SARA SECURITY LIMITED - Analysis Report

Company Number: 14114273

Analysis Date: 2025-07-20 16:49 UTC

  1. Credit Opinion: CONDITIONAL APPROVAL
    Sara Security Limited is an active micro-entity operating in the private security sector since May 2022. Its latest accounts show initial revenue generation (£44.5k total turnover) but a net loss (£6.1k). The company’s net liabilities position (-£1,661) and negative shareholders’ funds indicate early-stage financial stress. However, its current assets exceed current liabilities (net current assets positive at £1,004), suggesting short-term liquidity is manageable. Credit approval is conditional on ongoing monitoring of profitability improvement and liquidity management, given the loss and negative net asset base.
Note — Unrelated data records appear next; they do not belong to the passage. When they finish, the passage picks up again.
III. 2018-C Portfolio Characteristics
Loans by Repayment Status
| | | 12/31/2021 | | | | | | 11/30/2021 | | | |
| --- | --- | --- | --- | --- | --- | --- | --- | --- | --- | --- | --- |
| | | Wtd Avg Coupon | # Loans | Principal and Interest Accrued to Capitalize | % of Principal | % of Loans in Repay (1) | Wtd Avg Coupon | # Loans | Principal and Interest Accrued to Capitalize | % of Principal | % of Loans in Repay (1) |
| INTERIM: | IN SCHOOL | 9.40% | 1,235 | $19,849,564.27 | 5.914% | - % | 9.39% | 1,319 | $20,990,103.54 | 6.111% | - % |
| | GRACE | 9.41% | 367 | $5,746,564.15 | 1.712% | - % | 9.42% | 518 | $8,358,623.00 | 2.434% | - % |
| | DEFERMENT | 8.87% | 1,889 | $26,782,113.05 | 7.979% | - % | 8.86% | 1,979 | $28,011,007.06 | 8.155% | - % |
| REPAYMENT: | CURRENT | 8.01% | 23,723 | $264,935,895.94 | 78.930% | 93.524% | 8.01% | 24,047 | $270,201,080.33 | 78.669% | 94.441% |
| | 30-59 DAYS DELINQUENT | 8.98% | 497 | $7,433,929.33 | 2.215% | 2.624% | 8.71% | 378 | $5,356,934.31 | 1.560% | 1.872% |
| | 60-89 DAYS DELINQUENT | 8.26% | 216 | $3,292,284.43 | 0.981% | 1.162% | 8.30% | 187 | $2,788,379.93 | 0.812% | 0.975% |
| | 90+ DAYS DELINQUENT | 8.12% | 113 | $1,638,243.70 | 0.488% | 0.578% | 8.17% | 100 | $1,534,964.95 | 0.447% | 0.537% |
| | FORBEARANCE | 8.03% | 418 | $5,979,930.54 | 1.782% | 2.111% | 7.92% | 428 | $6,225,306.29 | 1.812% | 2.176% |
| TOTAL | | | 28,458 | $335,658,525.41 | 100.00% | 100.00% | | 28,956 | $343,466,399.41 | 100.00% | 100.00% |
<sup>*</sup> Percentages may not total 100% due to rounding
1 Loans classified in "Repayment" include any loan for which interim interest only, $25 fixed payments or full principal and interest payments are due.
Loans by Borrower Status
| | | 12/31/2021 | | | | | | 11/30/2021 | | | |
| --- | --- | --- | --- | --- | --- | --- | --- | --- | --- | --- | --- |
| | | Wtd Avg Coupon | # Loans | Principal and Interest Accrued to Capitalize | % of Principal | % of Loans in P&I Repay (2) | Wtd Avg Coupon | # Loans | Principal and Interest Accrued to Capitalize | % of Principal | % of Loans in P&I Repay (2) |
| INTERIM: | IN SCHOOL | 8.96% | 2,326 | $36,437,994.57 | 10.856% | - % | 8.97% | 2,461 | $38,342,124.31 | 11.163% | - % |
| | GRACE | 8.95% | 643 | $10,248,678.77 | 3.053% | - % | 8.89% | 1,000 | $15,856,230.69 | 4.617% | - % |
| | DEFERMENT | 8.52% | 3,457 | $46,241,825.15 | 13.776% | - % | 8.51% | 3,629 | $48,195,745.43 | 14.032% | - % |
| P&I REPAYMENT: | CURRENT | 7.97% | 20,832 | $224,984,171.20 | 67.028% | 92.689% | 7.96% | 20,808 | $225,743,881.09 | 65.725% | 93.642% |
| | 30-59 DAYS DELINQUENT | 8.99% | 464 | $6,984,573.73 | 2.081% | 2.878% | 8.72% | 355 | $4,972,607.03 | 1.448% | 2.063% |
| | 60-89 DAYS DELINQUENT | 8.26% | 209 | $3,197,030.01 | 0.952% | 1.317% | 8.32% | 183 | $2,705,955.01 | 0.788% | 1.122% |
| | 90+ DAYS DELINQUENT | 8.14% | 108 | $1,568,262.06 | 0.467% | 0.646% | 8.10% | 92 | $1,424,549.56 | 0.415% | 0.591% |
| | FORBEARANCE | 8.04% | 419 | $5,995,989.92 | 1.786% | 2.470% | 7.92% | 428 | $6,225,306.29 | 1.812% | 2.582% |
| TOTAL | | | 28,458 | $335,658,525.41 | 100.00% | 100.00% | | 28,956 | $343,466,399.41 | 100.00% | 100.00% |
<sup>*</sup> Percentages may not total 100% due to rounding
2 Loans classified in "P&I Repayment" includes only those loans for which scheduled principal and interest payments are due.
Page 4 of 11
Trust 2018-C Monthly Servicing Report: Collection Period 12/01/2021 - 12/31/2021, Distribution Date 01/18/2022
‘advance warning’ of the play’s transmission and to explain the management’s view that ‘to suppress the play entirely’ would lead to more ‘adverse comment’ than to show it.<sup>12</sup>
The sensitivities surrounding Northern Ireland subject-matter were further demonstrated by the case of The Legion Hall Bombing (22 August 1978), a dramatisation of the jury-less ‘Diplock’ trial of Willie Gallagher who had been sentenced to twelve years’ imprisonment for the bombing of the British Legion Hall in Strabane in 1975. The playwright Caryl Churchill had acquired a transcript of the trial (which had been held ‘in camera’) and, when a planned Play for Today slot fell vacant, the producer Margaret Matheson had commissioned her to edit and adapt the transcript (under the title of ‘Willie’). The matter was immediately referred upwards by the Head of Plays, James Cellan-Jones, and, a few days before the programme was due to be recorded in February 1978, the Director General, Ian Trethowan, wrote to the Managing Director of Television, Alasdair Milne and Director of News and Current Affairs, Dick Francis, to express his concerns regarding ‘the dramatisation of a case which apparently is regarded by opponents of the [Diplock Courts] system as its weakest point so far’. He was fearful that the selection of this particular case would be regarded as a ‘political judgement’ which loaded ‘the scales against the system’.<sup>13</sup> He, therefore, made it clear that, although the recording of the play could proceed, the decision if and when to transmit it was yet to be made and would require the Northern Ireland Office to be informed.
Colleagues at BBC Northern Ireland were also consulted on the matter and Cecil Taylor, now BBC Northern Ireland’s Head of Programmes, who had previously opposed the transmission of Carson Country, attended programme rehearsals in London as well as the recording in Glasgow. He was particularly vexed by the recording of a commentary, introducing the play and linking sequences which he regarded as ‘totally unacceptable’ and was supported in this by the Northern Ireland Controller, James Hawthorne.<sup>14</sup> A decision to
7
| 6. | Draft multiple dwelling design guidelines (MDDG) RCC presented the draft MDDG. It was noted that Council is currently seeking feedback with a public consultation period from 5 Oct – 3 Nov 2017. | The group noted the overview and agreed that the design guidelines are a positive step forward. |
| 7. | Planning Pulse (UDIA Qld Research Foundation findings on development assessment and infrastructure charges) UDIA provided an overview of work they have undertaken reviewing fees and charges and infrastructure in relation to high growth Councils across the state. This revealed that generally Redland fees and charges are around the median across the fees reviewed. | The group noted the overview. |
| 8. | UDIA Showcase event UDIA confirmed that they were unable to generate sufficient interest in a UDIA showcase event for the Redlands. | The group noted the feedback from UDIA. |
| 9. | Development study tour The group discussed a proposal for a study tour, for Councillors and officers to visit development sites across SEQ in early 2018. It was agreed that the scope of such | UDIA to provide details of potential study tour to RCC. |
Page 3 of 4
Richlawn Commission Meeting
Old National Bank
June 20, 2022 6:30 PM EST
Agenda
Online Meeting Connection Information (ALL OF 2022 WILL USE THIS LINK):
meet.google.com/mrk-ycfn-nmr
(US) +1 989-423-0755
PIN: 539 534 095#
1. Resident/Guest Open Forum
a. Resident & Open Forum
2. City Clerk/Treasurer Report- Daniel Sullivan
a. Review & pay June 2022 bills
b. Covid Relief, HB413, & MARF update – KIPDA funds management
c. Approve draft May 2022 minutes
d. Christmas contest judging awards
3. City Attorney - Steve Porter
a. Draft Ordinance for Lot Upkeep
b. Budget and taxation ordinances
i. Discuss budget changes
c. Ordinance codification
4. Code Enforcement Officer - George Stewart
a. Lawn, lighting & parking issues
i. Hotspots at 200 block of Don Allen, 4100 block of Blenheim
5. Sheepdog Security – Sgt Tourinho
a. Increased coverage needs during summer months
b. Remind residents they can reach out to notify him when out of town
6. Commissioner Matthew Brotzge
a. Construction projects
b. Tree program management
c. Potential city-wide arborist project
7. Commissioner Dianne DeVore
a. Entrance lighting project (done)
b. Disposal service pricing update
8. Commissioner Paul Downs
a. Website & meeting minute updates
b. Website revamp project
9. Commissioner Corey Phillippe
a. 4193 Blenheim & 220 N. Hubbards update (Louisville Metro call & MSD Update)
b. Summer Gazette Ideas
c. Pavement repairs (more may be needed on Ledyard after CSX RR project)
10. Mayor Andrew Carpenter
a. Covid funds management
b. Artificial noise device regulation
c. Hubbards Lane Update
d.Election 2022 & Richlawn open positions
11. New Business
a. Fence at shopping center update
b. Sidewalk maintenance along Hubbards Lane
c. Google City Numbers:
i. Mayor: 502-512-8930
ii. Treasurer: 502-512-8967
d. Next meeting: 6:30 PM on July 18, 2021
The company’s small scale and limited operating history present some risk, but no adverse director conduct or overdue filings are noted.

  2. Financial Strength:

  • Fixed assets of £12,323 reflect investment in long-term resources, which is positive for operational capacity.
  • Current assets (£4,570) slightly exceed short-term liabilities (£3,566), showing adequate working capital.
  • However, significant long-term liabilities (£14,988) create a net liabilities position overall, negatively impacting solvency.
  • The negative shareholders’ funds indicate accumulated losses or capital deficiency, highlighting limited financial buffer.
  • The micro entity status limits disclosure but shows the company is in a formative financial stage with constrained equity.
  1. Cash Flow Assessment:
  • Positive net current assets imply the company can meet short-term obligations without immediate distress.
  • Staff costs (£29,005) and other charges (£20,156) are high relative to turnover, contributing to the loss.
  • Absence of cash flow statement data requires caution, but working capital appears tight, and ongoing losses may erode liquidity.
  • The company should focus on improving operational cash flow and controlling expenses to maintain solvency.
  1. Monitoring Points:
  • Track profitability trends in subsequent accounts to confirm the company’s ability to move to positive net income.
  • Monitor the reduction of long-term liabilities relative to assets to improve net asset position.
  • Watch working capital and liquidity ratios to ensure ongoing ability to meet current liabilities.
  • Confirm timely filing of future accounts and confirmation statements to avoid compliance risks.
  • Review any changes in director appointments or PSC information that could affect governance.